▶ What needs to be done: All of the data is to be printed again exactly as it appears.

(Records from a dataset)
•••••

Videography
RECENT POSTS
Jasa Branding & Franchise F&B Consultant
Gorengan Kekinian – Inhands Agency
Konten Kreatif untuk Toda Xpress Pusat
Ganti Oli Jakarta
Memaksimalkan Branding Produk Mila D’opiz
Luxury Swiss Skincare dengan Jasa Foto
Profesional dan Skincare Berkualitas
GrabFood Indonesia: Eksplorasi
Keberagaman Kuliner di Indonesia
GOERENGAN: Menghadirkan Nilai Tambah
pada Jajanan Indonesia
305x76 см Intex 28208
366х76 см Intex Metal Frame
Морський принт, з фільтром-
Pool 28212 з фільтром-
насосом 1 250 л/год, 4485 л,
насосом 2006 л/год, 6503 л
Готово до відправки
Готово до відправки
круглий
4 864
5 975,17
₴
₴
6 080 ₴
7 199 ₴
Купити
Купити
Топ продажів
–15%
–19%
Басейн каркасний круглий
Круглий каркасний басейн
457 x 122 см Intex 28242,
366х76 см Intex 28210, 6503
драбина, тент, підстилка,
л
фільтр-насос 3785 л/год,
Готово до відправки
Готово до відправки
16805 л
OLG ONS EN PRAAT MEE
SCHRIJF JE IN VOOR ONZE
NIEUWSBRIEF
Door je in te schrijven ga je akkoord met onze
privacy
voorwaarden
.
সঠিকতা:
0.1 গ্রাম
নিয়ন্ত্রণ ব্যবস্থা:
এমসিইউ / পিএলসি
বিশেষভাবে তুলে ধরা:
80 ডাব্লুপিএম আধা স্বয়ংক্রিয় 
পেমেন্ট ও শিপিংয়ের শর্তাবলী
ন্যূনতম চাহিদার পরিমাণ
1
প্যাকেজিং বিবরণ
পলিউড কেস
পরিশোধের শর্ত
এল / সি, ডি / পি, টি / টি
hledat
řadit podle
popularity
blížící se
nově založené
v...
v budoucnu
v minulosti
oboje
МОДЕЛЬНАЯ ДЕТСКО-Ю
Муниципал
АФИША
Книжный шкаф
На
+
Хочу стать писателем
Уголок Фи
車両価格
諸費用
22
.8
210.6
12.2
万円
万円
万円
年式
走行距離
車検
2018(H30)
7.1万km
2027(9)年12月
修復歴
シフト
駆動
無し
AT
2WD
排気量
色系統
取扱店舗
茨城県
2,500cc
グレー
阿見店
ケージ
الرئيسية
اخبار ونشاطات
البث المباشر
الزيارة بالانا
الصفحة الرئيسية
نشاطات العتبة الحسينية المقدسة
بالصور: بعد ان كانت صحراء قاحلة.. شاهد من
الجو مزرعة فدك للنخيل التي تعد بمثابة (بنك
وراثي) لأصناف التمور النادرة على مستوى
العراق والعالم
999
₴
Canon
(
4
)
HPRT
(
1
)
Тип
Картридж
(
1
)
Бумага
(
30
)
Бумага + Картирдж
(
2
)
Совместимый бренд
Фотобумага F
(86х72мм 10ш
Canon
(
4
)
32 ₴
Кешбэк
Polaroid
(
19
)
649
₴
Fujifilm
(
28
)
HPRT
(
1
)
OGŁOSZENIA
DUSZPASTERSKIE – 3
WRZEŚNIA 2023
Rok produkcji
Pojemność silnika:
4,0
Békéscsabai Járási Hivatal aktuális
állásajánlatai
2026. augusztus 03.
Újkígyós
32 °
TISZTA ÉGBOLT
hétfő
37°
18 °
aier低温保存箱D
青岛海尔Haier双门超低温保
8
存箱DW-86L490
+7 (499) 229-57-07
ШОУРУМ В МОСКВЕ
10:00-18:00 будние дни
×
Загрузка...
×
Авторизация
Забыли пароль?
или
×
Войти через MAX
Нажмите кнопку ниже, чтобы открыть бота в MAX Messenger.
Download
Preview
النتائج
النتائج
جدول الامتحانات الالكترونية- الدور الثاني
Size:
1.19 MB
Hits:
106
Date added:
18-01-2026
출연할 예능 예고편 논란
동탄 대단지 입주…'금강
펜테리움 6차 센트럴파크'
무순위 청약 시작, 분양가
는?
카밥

•••••

▶ Written answer:
Videography
RECENT POSTS
Jasa Branding & Franchise F&B Consultant
Gorengan Kekinian – Inhands Agency
Konten Kreatif untuk Toda Xpress Pusat
Ganti Oli Jakarta
Memaksimalkan Branding Produk Mila D’opiz
Luxury Swiss Skincare dengan Jasa Foto
Profesional dan Skincare Berkualitas
GrabFood Indonesia: Eksplorasi
Keberagaman Kuliner di Indonesia
GOERENGAN: Menghadirkan Nilai Tambah
pada Jajanan Indonesia
305x76 см Intex 28208
366х76 см Intex Metal Frame
Морський принт, з фільтром-
Pool 28212 з фільтром-
насосом 1 250 л/год, 4485 л,
насосом 2006 л/год, 6503 л
Готово до відправки
Готово до відправки
круглий
4 864
5 975,17
₴
₴
6 080 ₴
7 199 ₴
Купити
Купити
Топ продажів
–15%
–19%
Басейн каркасний круглий
Круглий каркасний басейн
457 x 122 см Intex 28242,
366х76 см Intex 28210, 6503
драбина, тент, підстилка,
л
фільтр-насос 3785 л/год,
Готово до відправки
Готово до відправки
16805 л
OLG ONS EN PRAAT MEE
SCHRIJF JE IN VOOR ONZE
NIEUWSBRIEF
Door je in te schrijven ga je akkoord met onze
privacy
voorwaarden
.
সঠিকতা:
0.1 গ্রাম
নিয়ন্ত্রণ ব্যবস্থা:
এমসিইউ / পিএলসি
বিশেষভাবে তুলে ধরা:
80 ডাব্লুপিএম আধা স্বয়ংক্রিয় 
পেমেন্ট ও শিপিংয়ের শর্তাবলী
ন্যূনতম চাহিদার পরিমাণ
1
প্যাকেজিং বিবরণ
পলিউড কেস
পরিশোধের শর্ত
এল / সি, ডি / পি, টি / টি
hledat
řadit podle
popularity
blížící se
nově založené
v...
v budoucnu
v minulosti
oboje
МОДЕЛЬНАЯ ДЕТСКО-Ю
Муниципал
АФИША
Книжный шкаф
На
+
Хочу стать писателем
Уголок Фи
車両価格
諸費用
22
.8
210.6
12.2
万円
万円
万円
年式
走行距離
車検
2018(H30)
7.1万km
2027(9)年12月
修復歴
シフト
駆動
無し
AT
2WD
排気量
色系統
取扱店舗
茨城県
2,500cc
グレー
阿見店
ケージ
الرئيسية
اخبار ونشاطات
البث المباشر
الزيارة بالانا
الصفحة الرئيسية
نشاطات العتبة الحسينية المقدسة
بالصور: بعد ان كانت صحراء قاحلة.. شاهد من
الجو مزرعة فدك للنخيل التي تعد بمثابة (بنك
وراثي) لأصناف التمور النادرة على مستوى
العراق والعالم
999
₴
Canon
(
4
)
HPRT
(
1
)
Тип
Картридж
(
1
)
Бумага
(
30
)
Бумага + Картирдж
(
2
)
Совместимый бренд
Фотобумага F
(86х72мм 10ш
Canon
(
4
)
32 ₴
Кешбэк
Polaroid
(
19
)
649
₴
Fujifilm
(
28
)
HPRT
(
1
)
OGŁOSZENIA
DUSZPASTERSKIE – 3
WRZEŚNIA 2023
Rok produkcji
Pojemność silnika:
4,0
Békéscsabai Járási Hivatal aktuális
állásajánlatai
2026. augusztus 03.
Újkígyós
32 °
TISZTA ÉGBOLT
hétfő
37°
18 °
aier低温保存箱D
青岛海尔Haier双门超低温保
8
存箱DW-86L490
+7 (499) 229-57-07
ШОУРУМ В МОСКВЕ
10:00-18:00 будние дни
×
Загрузка...
×
Авторизация
Забыли пароль?
или
×
Войти через MAX
Нажмите кнопку ниже, чтобы открыть бота в MAX Messenger.
Download
Preview
النتائج
النتائج
جدول الامتحانات الالكترونية- الدور الثاني
Size:
1.19 MB
Hits:
106
Date added:
18-01-2026
출연할 예능 예고편 논란
동탄 대단지 입주…'금강
펜테리움 6차 센트럴파크'
무순위 청약 시작, 분양가
는?
카밥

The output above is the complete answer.